### READING PASSAGE

*** Begin section ***

Transdermal patches have been described extensively in the art to deliver drugs and agents other than vitamin B12 through intact skin. For example, such devices include, but are not limited to, those described in U.S. Pat. Nos. 3,170,795; 3,598,122, 3,598,123; 3,731,683; 3,742,951; 3,814,097; 3,921,636; 3,972,995; 3,993,072; 3,993,073; 3,996,934; 4,031,894; 4,060,084; 4,069,307; 4,077,407; 4,201,211; 4,230,105; 4,286,592; 4,292,299; 4,292,303; 4,314,557; 4,379,454; and 4,568,343, each of which is hereby incorporated by reference in its entirety.
Transdermal delivery offers several advantages as compared to oral delivery and injection, including, but not limited to: 1) avoidance of hepatic first pass metabolism; 2) discontinuing administration easily accomplished by patch removal; 3) improved patient compliance; and 4) maintenance of constant active agent level in blood for longer periods of time. As specifically compared to oral delivery, transdermal delivery decreases the necessary dose to be administered.
The major obstacle to transdermal delivery is the excellent barrier characteristics exhibited by skin. Several routes through the skin have been identified. The transappendageal route transports substances through sweat glands and hair follicles with their sebaceous glands. This route is considered of minor importance due to the very limited area (less than 0.1% of total skin surface). However, large compounds can theoretically be delivered by this route. The transepidermal route consists of transport via diffusion through the cellular layer that includes the stratum corneum (consisting of lipids), viable epidermis (90% water held together by tonofibrils), and dermis (loose connective tissue composed of fibrous protein embedded in an amorphous ground substance).

*** End section ***

### WORK INSTRUCTION A
List the numbered advantages that the text on transdermal delivery gives for this route over oral delivery and injection.
### WORK INSTRUCTION B
Resume the text on transdermal drug delivery, starting after its last sentence.
The data come from a source unrelated to the text on transdermal delivery.

### RECORD EXCERPTS
*** Begin section ***

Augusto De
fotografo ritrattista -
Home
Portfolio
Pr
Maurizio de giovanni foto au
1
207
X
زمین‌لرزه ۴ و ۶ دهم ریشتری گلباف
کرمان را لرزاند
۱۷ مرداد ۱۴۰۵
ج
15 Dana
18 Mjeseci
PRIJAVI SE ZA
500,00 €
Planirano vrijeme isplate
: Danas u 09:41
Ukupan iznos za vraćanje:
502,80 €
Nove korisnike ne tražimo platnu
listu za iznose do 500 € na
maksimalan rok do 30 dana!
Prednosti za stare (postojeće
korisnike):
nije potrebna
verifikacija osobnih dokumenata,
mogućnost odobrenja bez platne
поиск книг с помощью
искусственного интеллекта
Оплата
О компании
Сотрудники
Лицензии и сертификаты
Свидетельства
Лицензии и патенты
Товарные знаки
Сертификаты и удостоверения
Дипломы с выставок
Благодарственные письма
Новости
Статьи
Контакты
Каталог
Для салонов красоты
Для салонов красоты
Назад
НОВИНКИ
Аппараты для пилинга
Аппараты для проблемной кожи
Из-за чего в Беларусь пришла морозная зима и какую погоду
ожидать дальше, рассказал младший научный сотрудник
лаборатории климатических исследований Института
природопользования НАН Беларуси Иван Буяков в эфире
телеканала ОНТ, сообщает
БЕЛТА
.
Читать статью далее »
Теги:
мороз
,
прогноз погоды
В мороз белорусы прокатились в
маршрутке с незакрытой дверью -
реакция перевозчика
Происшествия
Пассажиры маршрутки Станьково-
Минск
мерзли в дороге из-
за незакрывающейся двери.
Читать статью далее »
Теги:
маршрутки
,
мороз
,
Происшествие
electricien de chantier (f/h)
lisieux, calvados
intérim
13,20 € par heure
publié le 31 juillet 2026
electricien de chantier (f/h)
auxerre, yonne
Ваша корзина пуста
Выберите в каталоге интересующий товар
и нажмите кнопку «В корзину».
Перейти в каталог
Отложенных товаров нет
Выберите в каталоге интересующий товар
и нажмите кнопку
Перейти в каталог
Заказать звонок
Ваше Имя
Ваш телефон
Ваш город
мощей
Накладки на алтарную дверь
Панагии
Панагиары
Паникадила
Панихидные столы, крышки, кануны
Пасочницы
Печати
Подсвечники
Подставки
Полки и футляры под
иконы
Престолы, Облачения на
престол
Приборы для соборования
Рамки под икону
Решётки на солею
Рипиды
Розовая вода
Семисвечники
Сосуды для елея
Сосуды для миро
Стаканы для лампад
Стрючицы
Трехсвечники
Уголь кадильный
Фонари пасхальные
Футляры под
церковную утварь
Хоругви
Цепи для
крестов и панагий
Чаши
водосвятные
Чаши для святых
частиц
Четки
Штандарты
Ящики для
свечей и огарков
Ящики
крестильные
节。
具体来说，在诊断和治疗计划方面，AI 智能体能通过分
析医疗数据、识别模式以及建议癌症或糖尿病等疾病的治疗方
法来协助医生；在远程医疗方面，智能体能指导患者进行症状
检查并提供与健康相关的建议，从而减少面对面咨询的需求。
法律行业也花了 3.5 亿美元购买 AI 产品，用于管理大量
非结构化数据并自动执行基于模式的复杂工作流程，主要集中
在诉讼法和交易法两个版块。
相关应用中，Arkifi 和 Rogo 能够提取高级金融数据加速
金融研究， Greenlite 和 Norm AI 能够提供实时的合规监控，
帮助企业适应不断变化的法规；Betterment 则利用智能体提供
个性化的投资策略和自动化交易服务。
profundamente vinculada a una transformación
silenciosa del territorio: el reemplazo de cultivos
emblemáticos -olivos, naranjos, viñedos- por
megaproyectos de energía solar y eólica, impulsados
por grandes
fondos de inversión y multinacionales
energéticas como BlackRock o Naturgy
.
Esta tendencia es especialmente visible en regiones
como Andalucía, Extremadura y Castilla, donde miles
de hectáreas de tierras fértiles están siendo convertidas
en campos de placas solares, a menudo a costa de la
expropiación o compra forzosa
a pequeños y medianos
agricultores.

*** End section ***

### ANSWER AREA A
1) Avoidance of hepatic first pass metabolism
2) Administration can be stopped easily by removing the patch
3) Improved patient compliance
4) A constant level of the active agent is kept in the blood for longer periods of time

### ANSWER AREA B
Increased penetration of the skin barrier is achieved by use of physical methods, biological methods, and chemical penetration enhancers. Physical methods include iontophoresis, sonophoresis, thermal energy, and stripping of the stratum corneum. The biological approach utilizes a therapeutically inactive prodrug that is transported through the skin barrier by physiological mechanisms with the prodrug then being metabolized to produce the therapeutically active drug. Chemical penetration enhancers reversibly decrease the barrier allowing drug permeation.
Ideal enhancers are generally non-toxic, pharmacologically inert, nonallergenic, predictable with immediate effect, amendable to full barrier recovery after removal, compatible with a drug and adjuvants, and cosmetically acceptable. Penetration enhancers can be classified broadly as fatty acids, fatty alcohols, terpenes, sulfoxides, anionic surfactants, cationic surfactants, nonionic surfactants, zwitterionic surfactants, polyols, amides, ureas, lactam, and sugars. The actual mechanism of action by a penetration enhancer may be one or more of the following: 1) disruption of the ordered structure of stratum corneum lipids; 2) interaction with intracellular protein; or 3) improved partitioning of the drug, co-enhancer or solvent into the stratum corneum. It has been found that enhancer mixtures can be more efficient by acting together on one or more of these mechanisms to facilitate permeation.
Dimethyl sulfoxide (DMSO) was recognized over 40 years ago for its ability to open the skin. Hundreds of formulations have since been investigated as potential penetration enhancers. Unfortunately, no reliable means for predicting permeability efficacy yet exist although simple guidelines have been proposed.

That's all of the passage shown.